Now that you’ve fixed the bug in your original example, I think you're hitting
a confusing issue about how parametric inner constructors work. See below:
julia> type MyT{T <: Real}
n::Int
chain::Array{T,1}
function MyT(n, z::T)
x = [z for i in 1:n]
new(n, x)
end
end
julia> MyT
MyT{T<:Real} (constructor with 0 methods)
julia> methods(MyT)
# 0 methods for generic function "MyT":
julia> MyT{T <: Real}(n, z::T) = MyT{T}(n, z)
MyT{T<:Real} (constructor with 1 method)
julia> MyT(10, 3.0)
MyT{Float64}(10,[3.0,3.0,3.0,3.0,3.0,3.0,3.0,3.0,3.0,3.0])
Learning how to write a constructor for a parametric type is probably the most
confusing thing about Julia. As you can see, the inner constructor you’ve
defined doesn’t have a corresponding outer constructor, so you have to define
one manually.
There’s a description of this in the manual if you’d like more info:
http://julia.readthedocs.org/en/latest/manual/constructors/#parametric-constructors
— John
On Jun 11, 2014, at 8:36 AM, Florian Oswald <[email protected]> wrote:
> hum, good point.

Task objective | Continue the email about Julia parametric constructors, starting right after its last line.

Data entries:
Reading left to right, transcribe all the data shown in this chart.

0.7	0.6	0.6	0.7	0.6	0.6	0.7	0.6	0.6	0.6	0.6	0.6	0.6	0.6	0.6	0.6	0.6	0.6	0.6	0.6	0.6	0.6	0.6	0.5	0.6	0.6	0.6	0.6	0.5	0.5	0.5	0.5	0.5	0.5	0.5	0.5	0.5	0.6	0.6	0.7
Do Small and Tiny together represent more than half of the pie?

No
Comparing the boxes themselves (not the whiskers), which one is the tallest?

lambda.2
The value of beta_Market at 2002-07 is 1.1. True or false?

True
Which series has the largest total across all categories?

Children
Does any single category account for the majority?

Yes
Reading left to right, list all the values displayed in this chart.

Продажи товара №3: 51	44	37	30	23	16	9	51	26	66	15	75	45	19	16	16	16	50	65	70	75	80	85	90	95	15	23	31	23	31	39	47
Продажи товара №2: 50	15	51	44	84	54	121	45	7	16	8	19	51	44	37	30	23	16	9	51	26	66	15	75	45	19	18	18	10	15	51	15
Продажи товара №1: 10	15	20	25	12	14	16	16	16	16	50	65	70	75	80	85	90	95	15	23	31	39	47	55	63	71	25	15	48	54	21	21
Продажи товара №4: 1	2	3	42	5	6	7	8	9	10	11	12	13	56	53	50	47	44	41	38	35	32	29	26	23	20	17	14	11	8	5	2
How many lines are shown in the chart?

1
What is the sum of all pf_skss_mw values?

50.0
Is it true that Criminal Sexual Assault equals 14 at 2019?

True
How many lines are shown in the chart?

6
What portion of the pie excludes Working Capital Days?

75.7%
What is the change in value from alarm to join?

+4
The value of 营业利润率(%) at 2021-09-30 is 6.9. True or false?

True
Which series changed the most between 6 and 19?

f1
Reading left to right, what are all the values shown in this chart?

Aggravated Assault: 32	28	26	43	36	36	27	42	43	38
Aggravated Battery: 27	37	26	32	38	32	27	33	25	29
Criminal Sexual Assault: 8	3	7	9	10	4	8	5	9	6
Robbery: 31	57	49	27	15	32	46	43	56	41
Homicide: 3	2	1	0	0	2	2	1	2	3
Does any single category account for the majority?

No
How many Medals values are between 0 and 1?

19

Your response |
> however, the same applies if I change this:
>
> type Myt{ T<:Real}
> n :: Int64
> chain :: Array{T,1}
> function Myt(n,z::T)
> x = [z for i=1:n]
> new(n,x)
> end
> end
>
> or is that not what you meant? I basically want to fill array "chain" with
> several copies of type T.
>
> On Wednesday, 11 June 2014 16:13:47 UTC+1, John Myles White wrote:
> Your type’s definition doesn’t seem to depend upon T in any way. Keep in mind
> that the type is really just the first two lines of your code:
>
> type Myt{T <: Real}
> n::Int64
> chain::Array
> end
>
> The constructor isn’t part of the type itself, so the dependency on T needs
> to occur in the type.
>
> — John
>
> On Jun 11, 2014, at 8:04 AM, Florian Oswald <[email protected]> wrote:
>
>> Hi,
>>
>> I'm trying to understand why this is not working:
>>
>> type Myt{ T<:Real}
>> n :: Int64
>> chain :: Array
>> function Myt(n,z::T)
>> x = [z for i=1:n]
>> new(n,x)
>> end
>> end
>>
>> i get the error
>> julia> Myt(10,18.0)
>> ERROR: no method Myt{T<:Real}(Int64, Float64)
>>
>> I thought that was very similar to the point example on the manual?
>>
>> type Point{T<:Real}
>>
>>
>> x::T
>>
>>
>> y::T
>>
>>
>>
>> Point(x::T, y::T) = new(x,y)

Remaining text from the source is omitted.